Frankfurt diskutierte in den 1960er Jahren intensiv über sein Stadtbild: Was kommt zwischen Dom und Römer? Soll die Alte Oper wieder aufgebaut werden? Was hilft gegen die Wohnungsnot in der Stadt und wie kann das tägliche Verkehrschaos behoben werden? Wie kann Architektur die Bildungs- und Kulturvermittlung unterstützten? Was ist modern, was zweckmäßig, was abrissbedürftig?

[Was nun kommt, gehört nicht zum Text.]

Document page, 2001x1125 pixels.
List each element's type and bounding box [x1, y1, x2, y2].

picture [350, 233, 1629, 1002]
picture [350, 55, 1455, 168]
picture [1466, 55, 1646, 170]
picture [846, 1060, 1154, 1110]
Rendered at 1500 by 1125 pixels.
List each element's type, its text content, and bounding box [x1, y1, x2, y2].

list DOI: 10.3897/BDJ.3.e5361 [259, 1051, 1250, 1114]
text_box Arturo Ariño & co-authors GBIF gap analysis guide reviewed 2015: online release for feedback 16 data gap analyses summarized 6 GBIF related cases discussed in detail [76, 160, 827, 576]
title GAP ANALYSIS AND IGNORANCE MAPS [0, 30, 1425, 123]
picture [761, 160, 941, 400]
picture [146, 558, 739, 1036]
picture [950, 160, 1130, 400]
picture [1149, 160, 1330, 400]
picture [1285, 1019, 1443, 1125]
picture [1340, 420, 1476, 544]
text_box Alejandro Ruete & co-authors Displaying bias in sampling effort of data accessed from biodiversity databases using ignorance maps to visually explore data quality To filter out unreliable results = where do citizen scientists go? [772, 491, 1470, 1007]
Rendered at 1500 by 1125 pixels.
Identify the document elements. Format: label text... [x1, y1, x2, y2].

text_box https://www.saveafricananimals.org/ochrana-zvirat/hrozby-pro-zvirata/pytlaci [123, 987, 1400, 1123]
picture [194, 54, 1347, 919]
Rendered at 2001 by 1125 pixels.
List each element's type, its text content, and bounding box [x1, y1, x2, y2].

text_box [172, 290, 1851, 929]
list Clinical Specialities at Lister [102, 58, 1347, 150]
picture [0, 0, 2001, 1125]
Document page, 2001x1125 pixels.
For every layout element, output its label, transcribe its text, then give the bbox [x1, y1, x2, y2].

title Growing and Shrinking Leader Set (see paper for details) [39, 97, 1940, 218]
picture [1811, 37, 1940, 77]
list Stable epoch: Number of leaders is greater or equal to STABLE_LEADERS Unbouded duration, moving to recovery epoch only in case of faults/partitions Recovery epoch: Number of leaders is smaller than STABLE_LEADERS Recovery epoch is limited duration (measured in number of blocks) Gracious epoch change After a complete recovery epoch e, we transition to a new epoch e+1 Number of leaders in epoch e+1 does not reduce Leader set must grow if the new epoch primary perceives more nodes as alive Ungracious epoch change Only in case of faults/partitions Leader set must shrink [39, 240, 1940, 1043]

Mit der Nordweststadt entstand ein neuer Stadtteil auf der grünen Wiese, der 1968 mit der ersten Frankfurter U-Bahn-Linie angeschlossen wurde. Die Ernst-Reuter-Schule und zahlreiche neue Universitätsgebäude standen für eine Bildungsoffensive. Die Farbwerke Hoechst schenkten ihrer Belegschaft zum Firmenjubiläum 1963 die Jahrhunderthalle. Ebenfalls 1963 eröffnete die moderne Theaterdoppelanlage am damaligen Theaterplatz, heute Willy-Brandt-Platz. Hochhäuser wie der Henninger Turm und der AFE-Turm wurden geplant und verwirklicht und kündigten weitere Hochbauten in der Stadt an. All diese Bauprojekte waren nicht unumstritten. Moderne Bauten und Betonmonolithe fanden nicht bei allen Anklang. Großbauprojekte wie die Nordweststadt bestimmen unser Stadtbild bis heute, andere sind schon wieder Geschichte. Markus Häfner gibt in seinem Vortrag anhand der architektonischen Gestaltung auch Einblicke in die gesellschaftlichen Vorstellungen vom Zusammenleben, Unterrichten und Lernen, Wohnen und Arbeiten in den bewegten 1960er Jahren.

Der Vortrag beginnt um 18 Uhr im Dormitorium des Karmeliterklosters, Münzgasse 9. Die Teilnahme kostet vier Euro, ermäßigt drei Euro. Es besteht nur ein begrenztes Platzangebot. Reservierungen sind nicht möglich.